No one can diagnose from here, so I suggest you see your doc or someone with training and work experience dealing with body pains. Doctors don`t do rehab, but might give you a good diagnosis of what your problem is and how to resolve it on your own if that is possible.
I don't know anything about reflexology but the guy who fixed my friend snorted when she mentioned reflexology. On the other hand, you think the amateur reflexologist seems to have helped, so perhaps the rub is all you need or else some of the problem might be in your imagination.
There is no substitute for a trained professional when it comes to body pain relief, unless it is a free rub from a friend if it works.
Ask your physician to order an ultrasound on the veins in your legs. Fatigue and pain like this is often associated with restricted blood flow through the legs - narrowing of either arteries or veins. I don't know how old you are, but obviously this is more common in people over 50. I've had two male friends who were diagnosed with this problem. Both managed the condition through a same-day surgery.
For your foot problem - well, this sounds like what I and my mother both experience. IF it's the same thing, and I obviously can't diagnose that it is, it is, believe it or not, related to the tendons in your heel and ankle. I described it as feeling like someone had pounded my heels and feet with a hammer, and mine DID come and go. Gentle stretching exercises were recommended; for example, I was told to do a bit of a lunge, then slowly raise and lower the back heel up and down 10 times, then switch which leg was in the back, and do this several times per day. It really does help me, so may be something to try for you.
Hi, koldman. I'd say that
CurfewX's suggestion about impaired circulation in the legs is an excellent place to start.
You can read up a bit on 'claudication', especially if you have risk factors for atherosclerosis (high BP, high LDL etc).
While you're waiting to get a Doppler ultrasound (the kind that shows blood flow), there is a simple test that you can even DIY - using just a blood pressure cuff.

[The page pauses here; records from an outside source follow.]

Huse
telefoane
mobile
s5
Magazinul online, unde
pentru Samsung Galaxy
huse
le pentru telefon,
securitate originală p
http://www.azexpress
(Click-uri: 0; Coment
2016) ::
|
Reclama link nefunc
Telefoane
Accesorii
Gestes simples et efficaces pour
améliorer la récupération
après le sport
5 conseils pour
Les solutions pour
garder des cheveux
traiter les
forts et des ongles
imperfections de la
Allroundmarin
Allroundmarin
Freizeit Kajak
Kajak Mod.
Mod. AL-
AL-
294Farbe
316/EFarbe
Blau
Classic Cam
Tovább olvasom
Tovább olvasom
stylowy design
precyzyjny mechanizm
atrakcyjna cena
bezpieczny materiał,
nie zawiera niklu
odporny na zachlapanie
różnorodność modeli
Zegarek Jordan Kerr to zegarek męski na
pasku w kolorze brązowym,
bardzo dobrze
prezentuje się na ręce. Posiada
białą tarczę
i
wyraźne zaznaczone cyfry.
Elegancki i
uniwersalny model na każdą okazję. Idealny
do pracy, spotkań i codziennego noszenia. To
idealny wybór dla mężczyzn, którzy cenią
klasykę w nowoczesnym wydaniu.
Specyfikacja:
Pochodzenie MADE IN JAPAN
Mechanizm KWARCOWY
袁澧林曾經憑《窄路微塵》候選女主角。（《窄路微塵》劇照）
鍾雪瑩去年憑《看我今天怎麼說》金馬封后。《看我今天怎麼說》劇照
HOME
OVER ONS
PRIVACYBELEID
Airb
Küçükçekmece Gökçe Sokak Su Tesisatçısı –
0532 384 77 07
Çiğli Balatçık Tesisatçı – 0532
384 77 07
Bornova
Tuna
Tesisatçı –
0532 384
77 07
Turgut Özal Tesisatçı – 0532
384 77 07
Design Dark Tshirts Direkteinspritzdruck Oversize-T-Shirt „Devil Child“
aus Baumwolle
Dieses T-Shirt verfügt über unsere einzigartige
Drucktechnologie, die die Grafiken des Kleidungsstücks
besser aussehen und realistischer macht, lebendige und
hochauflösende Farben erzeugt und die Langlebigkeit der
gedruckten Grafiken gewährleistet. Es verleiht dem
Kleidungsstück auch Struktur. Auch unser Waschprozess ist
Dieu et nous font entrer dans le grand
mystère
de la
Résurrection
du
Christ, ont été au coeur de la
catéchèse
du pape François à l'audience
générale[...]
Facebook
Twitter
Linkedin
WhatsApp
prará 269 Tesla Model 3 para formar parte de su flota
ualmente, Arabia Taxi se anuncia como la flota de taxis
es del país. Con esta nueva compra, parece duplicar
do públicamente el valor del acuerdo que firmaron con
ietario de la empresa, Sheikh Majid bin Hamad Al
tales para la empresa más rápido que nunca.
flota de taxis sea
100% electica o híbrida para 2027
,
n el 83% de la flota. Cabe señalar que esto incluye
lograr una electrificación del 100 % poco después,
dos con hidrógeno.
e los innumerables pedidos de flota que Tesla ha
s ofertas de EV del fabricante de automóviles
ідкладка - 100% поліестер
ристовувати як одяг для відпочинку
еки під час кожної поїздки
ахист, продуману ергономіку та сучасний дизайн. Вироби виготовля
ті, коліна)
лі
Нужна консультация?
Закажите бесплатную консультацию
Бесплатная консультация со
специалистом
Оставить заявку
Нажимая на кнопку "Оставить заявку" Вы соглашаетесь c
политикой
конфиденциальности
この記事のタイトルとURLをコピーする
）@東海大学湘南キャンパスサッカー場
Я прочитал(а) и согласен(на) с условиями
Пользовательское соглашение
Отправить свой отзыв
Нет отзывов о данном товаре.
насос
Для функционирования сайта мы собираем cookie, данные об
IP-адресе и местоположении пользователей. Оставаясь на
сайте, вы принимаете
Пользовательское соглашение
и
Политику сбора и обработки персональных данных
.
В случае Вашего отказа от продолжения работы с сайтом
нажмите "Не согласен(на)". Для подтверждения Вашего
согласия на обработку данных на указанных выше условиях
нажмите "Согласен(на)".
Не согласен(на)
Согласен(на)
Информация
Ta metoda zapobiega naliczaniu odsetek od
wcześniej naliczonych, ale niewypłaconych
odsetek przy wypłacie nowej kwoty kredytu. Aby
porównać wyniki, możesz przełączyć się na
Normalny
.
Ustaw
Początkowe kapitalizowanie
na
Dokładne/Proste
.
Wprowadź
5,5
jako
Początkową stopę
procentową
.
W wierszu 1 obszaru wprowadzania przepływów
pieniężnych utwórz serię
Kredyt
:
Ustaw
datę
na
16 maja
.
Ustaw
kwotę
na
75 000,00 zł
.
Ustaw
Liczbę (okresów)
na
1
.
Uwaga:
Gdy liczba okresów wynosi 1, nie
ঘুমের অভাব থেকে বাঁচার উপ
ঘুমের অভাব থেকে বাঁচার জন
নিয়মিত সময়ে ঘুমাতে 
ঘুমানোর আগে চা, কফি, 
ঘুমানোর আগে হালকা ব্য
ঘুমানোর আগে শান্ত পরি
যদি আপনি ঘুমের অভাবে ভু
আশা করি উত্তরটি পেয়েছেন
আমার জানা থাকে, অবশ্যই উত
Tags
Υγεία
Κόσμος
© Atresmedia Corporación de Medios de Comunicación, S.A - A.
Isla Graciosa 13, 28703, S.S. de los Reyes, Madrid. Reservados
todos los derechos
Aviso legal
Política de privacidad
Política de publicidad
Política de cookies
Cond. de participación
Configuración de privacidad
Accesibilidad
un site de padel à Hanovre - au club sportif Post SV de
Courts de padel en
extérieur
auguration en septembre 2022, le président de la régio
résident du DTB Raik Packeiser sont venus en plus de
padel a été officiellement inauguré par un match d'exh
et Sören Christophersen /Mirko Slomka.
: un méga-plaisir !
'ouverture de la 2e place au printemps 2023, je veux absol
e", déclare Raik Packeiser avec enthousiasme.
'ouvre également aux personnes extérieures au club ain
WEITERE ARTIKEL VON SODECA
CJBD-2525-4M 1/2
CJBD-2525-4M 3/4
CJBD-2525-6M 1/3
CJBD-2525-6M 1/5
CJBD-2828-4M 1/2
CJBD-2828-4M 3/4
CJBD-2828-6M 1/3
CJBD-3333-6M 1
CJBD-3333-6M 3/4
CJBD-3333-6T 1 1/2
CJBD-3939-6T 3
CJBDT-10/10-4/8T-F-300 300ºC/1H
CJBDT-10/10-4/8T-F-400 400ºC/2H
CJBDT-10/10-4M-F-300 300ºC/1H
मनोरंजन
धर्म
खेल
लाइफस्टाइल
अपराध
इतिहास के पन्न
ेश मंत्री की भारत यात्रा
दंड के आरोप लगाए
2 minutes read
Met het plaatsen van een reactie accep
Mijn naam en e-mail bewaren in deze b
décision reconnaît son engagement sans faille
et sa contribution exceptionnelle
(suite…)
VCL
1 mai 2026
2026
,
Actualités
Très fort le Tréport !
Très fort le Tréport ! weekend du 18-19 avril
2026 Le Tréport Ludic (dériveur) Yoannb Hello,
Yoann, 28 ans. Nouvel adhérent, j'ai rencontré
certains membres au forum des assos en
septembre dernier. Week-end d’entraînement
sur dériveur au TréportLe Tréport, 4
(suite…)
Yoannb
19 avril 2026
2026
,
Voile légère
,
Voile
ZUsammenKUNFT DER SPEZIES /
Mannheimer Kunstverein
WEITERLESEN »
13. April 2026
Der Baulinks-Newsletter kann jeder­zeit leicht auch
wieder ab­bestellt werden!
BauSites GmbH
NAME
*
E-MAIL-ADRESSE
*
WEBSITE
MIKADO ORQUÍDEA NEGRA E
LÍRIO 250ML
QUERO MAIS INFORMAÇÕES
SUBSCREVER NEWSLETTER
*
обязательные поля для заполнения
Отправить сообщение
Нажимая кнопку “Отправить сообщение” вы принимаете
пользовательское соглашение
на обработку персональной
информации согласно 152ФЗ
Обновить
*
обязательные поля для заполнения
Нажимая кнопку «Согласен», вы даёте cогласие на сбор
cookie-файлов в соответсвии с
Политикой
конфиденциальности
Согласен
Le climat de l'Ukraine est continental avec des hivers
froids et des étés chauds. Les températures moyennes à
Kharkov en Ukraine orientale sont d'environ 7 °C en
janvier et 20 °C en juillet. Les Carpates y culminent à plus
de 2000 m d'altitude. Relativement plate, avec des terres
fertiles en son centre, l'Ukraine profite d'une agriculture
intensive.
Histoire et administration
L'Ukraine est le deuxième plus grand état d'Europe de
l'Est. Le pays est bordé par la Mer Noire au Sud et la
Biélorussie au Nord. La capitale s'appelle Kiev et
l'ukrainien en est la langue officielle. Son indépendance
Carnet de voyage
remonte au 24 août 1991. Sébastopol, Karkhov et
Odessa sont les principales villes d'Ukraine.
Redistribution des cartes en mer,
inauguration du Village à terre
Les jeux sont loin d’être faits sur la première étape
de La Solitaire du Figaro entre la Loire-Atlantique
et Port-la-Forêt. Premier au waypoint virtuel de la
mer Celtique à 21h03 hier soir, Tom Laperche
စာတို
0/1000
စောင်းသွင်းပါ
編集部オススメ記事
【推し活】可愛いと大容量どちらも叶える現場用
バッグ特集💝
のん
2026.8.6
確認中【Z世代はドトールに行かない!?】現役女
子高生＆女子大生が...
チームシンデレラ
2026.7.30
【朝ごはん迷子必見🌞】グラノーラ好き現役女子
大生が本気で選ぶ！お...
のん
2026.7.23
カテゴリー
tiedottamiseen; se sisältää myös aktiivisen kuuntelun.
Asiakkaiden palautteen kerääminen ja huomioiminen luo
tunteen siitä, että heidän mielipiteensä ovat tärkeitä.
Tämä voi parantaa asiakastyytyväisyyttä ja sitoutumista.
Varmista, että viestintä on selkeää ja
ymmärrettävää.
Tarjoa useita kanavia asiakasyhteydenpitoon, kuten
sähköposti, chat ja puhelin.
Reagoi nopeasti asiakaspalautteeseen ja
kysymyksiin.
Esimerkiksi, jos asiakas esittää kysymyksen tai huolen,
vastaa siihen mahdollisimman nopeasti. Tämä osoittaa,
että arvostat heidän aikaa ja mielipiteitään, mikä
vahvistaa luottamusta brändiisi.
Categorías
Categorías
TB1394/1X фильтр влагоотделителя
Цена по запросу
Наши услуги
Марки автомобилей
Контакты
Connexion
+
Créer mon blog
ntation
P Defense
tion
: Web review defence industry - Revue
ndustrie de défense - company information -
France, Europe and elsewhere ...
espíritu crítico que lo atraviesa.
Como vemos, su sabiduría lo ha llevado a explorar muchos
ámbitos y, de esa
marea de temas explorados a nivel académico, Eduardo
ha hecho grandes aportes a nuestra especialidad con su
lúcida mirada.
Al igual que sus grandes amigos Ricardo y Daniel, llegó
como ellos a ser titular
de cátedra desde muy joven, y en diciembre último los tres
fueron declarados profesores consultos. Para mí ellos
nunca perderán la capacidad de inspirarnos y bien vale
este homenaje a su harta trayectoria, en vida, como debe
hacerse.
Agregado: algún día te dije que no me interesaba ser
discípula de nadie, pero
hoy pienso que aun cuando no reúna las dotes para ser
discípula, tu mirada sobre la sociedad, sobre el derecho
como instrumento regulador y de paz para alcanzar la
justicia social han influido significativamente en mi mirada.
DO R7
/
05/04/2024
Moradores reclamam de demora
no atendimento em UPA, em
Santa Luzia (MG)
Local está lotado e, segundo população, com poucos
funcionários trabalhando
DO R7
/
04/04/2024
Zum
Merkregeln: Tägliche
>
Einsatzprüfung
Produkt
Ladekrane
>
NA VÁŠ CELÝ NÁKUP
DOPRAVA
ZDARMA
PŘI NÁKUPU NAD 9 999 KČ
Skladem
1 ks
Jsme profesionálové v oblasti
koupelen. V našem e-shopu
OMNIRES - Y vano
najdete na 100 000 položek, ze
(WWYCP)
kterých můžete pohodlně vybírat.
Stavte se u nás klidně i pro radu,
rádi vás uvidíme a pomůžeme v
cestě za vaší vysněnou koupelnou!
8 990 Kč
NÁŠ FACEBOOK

It's just comparing BP in the ankles to that in the upper arm. Maybe your GP did that already? That would be pretty much standard procedure for leg pain in anybody >50yrs -- especially because claudication is often a harbinger that the heart is also undergoing similar blockage.
"The pain is more present the more I walk..."
As I recall, that is a symptom of claudication. The leg muscles don't get enough O2. So that's similar to angina pain in the heart caused by exertion.
"I came here because I believe two heads are better than one."
If you do not have claudication, then it's likely something more mysterious and uncommon, and so I'd think of trying things like the following:
Do a websearch for--> DDx muscle pain weakness
and/or for--> DDx fibromyalgia
(not because you have fibromyalgia, but because that might turn up some leads)
E.g,. those might lead to 'mitochondrial dysfunction'. Or to folate deficiency -- or other nutrient deficiencies, especially if you have an unusual diet or any gut problems that might result in some malabsorption.
Or more rare, a muscular dystrophy, or a neuromuscular junction disease. Or Channelopathies.
So you'd be compiling a list of possibilities, and then seeing how your symptoms match, or not, to each possibility. That can possibly give you clues which docs to seek out, and what tests to ask for.
"I think my doc just wants to rule out DVT..."
That's entirely reasonable.
Let's presume for the moment that the US will show no venous clots and no serious artery plaque.
Here's a quick 5 second muscular test, since you seemed to have mentioned the shin/anterior-chamber area:
can you walk on your heels like a penguin? Not a joke.
Also, Creatine Kinase is released into circulation when muscle cells break down. I'd write to your doc today and ask for that test.
"A PATTERN RECOGNITION APPROACH TO THE PATIENT WITH A SUSPECTED MYOPATHY"
Or maybe you've had that already?
That looks like a very good article to work through.
"Creatine kinase (CK) is an extremely useful laboratory study for the evaluation of patients with a suspected myopathy. The CK is elevated in the majority of patients with muscle disease but may be normal in slowly progressive myopathies. The degree of CK elevation can also be helpful in distinguishing different forms of muscular dystrophy."